_REQUIRED WORK_
Would it be possible to write out each entry below exactly, without the pictures?

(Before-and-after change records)
╭──

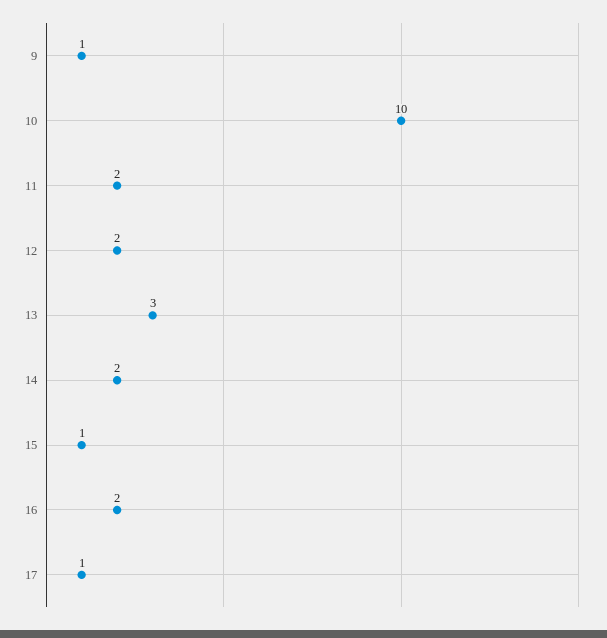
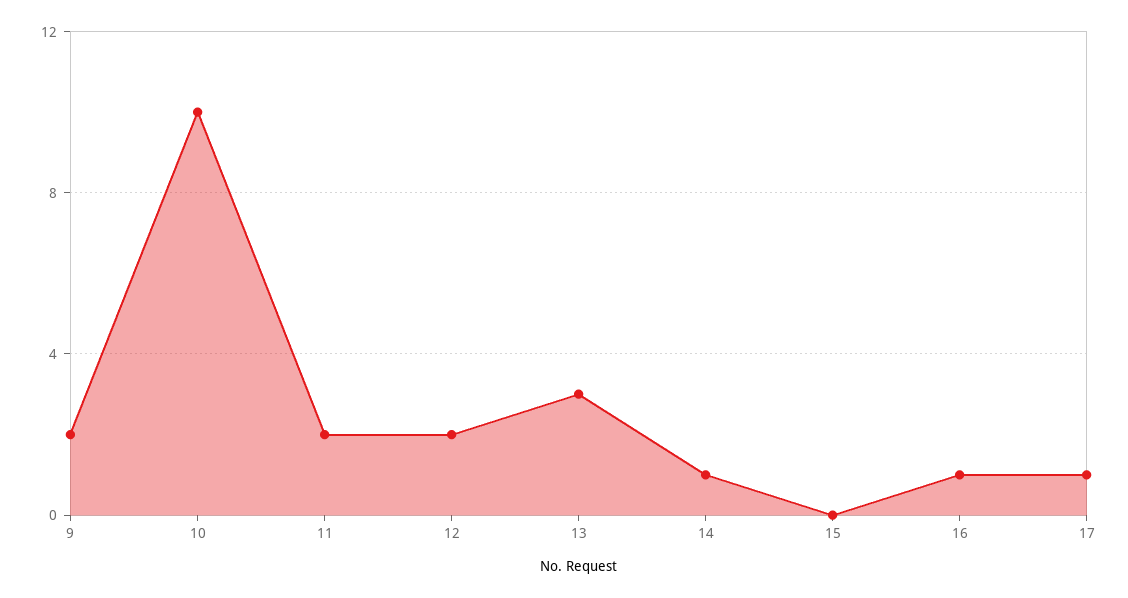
9: 1 -> 2
14: 2 -> 1
15: 1 -> 0
16: 2 -> 1

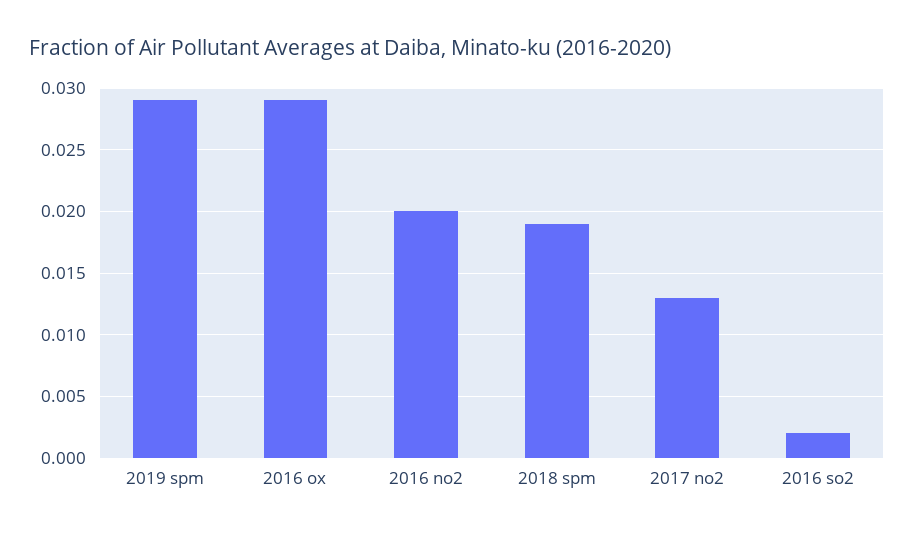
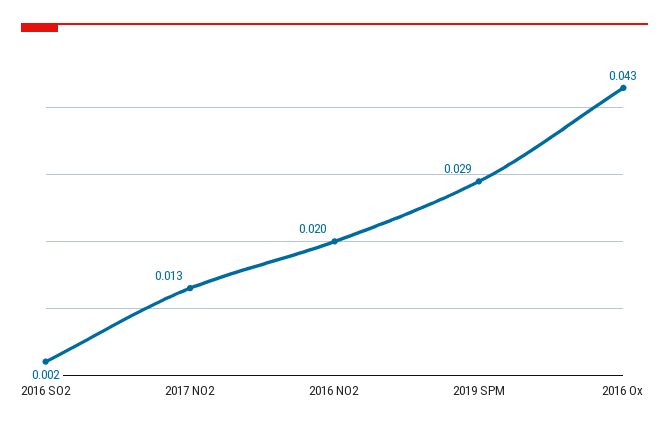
2016 ox: 0.029 -> 0.043
2018 spm: 0.019 -> none

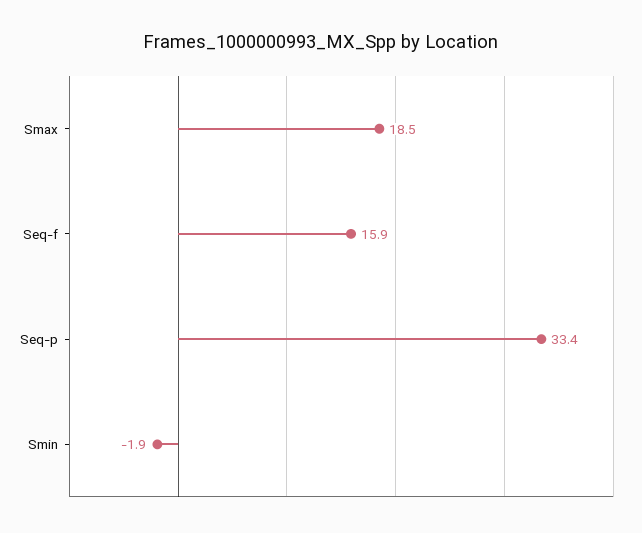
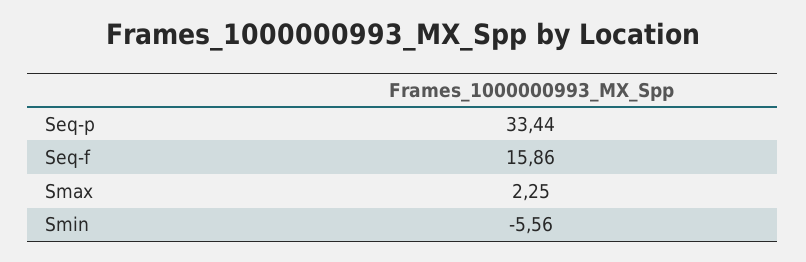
Smax: 18.5 -> 2.25
Smin: -1.9 -> -5.56

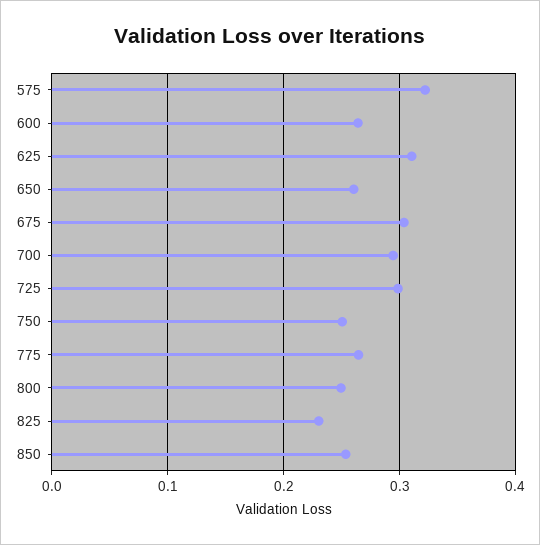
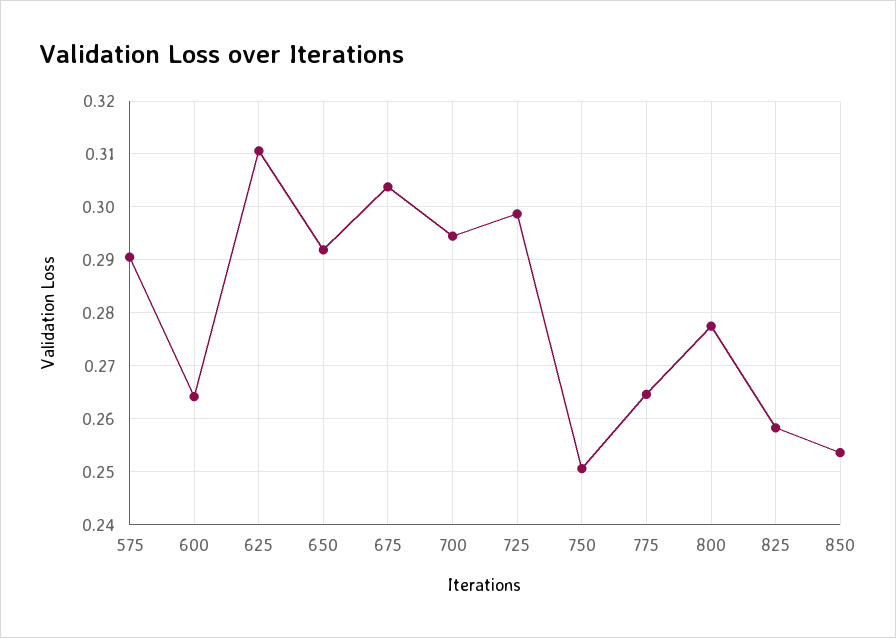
575: 0.32 -> 0.29
650: 0.26 -> 0.292
800: 0.25 -> 0.278
825: 0.23 -> 0.258

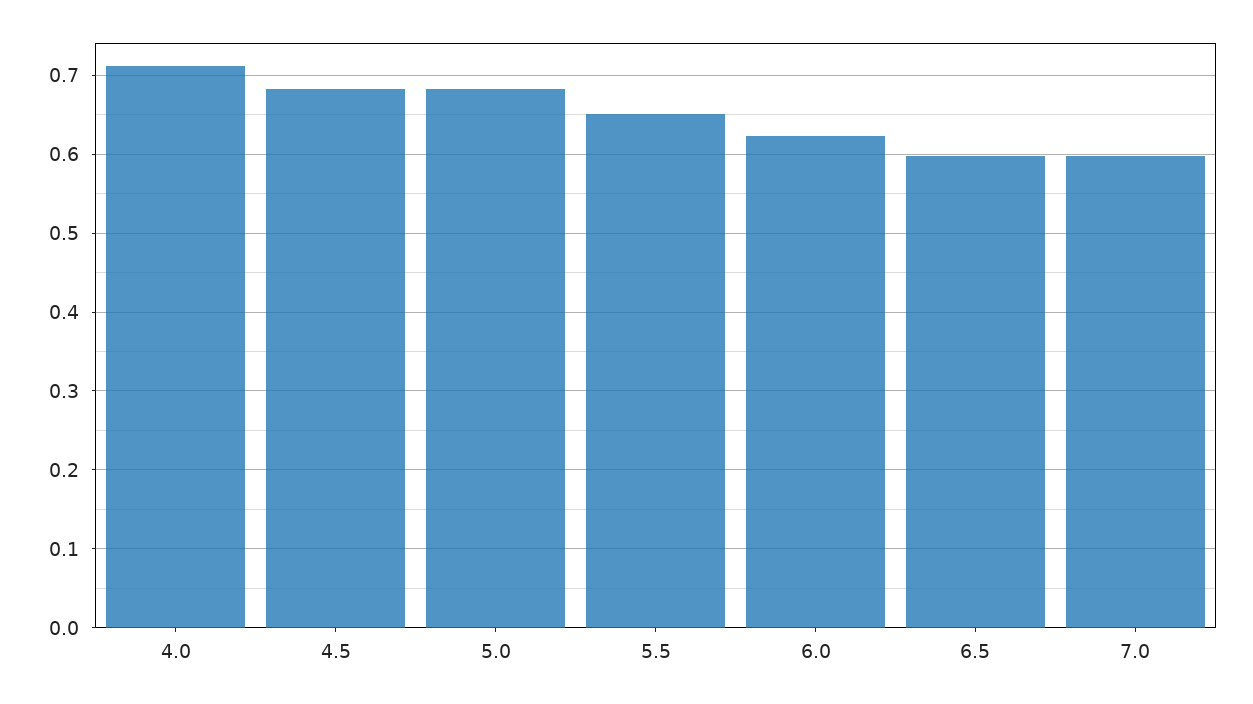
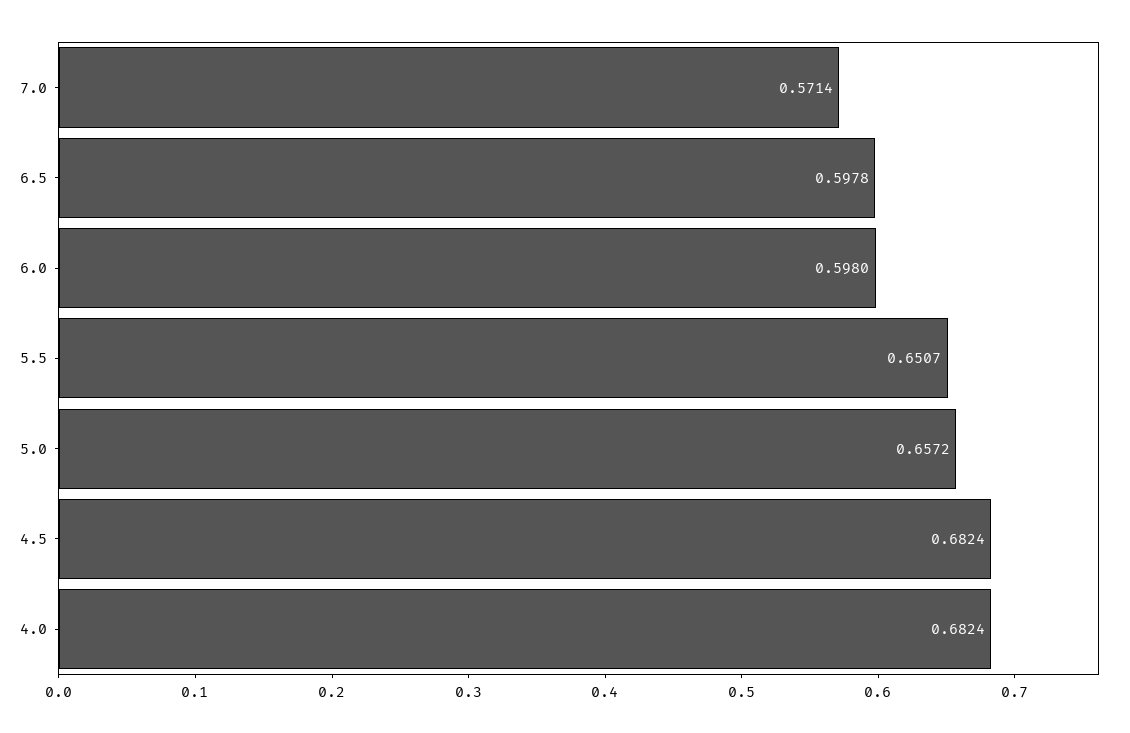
4.0: 0.71 -> 0.6824
5.0: 0.68 -> 0.6572
6.0: 0.62 -> 0.598
7.0: 0.6 -> 0.5714

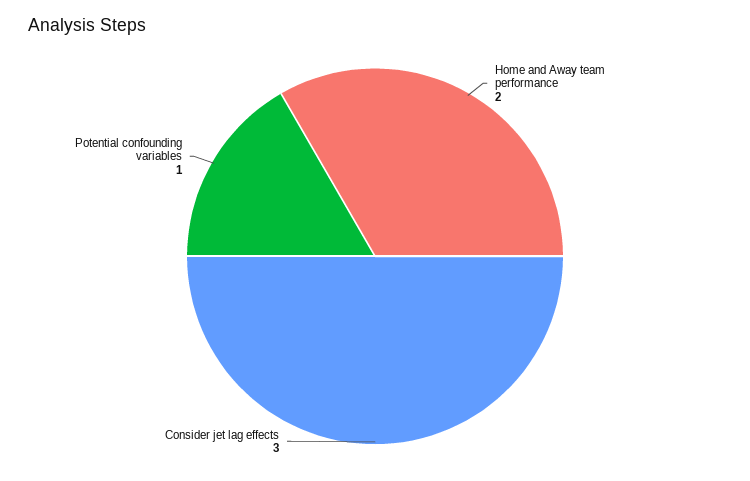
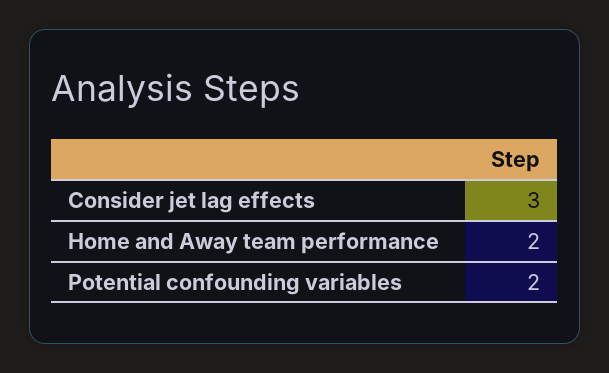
Potential confounding variables: 1 -> 2

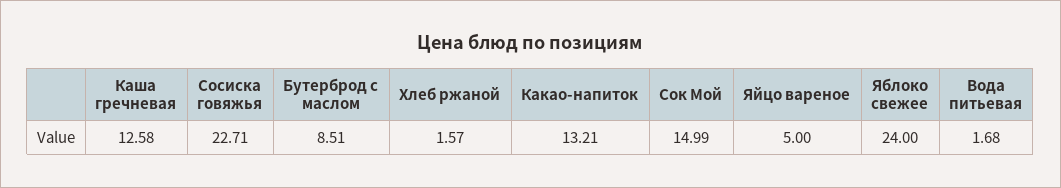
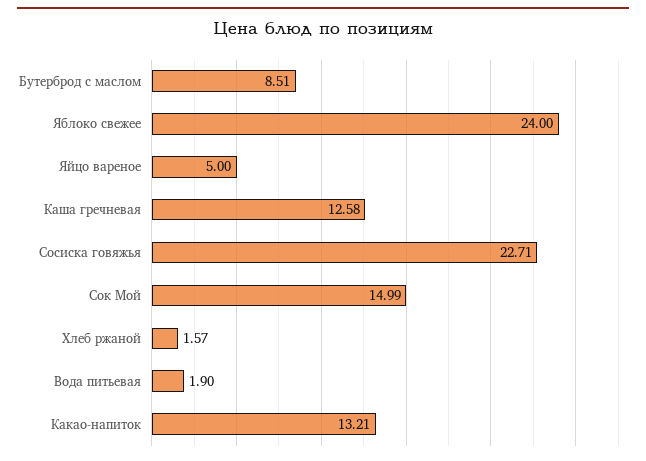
Вода питьевая: 1.68 -> 1.9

╰──

_COMPLETED EXERCISE_
9: 1 -> 2
14: 2 -> 1
15: 1 -> 0
16: 2 -> 1

2016 ox: 0.029 -> 0.043
2018 spm: 0.019 -> none

Smax: 18.5 -> 2.25
Smin: -1.9 -> -5.56

575: 0.32 -> 0.29
650: 0.26 -> 0.292
800: 0.25 -> 0.278
825: 0.23 -> 0.258

4.0: 0.71 -> 0.6824
5.0: 0.68 -> 0.6572
6.0: 0.62 -> 0.598
7.0: 0.6 -> 0.5714

Potential confounding variables: 1 -> 2

Вода питьевая: 1.68 -> 1.9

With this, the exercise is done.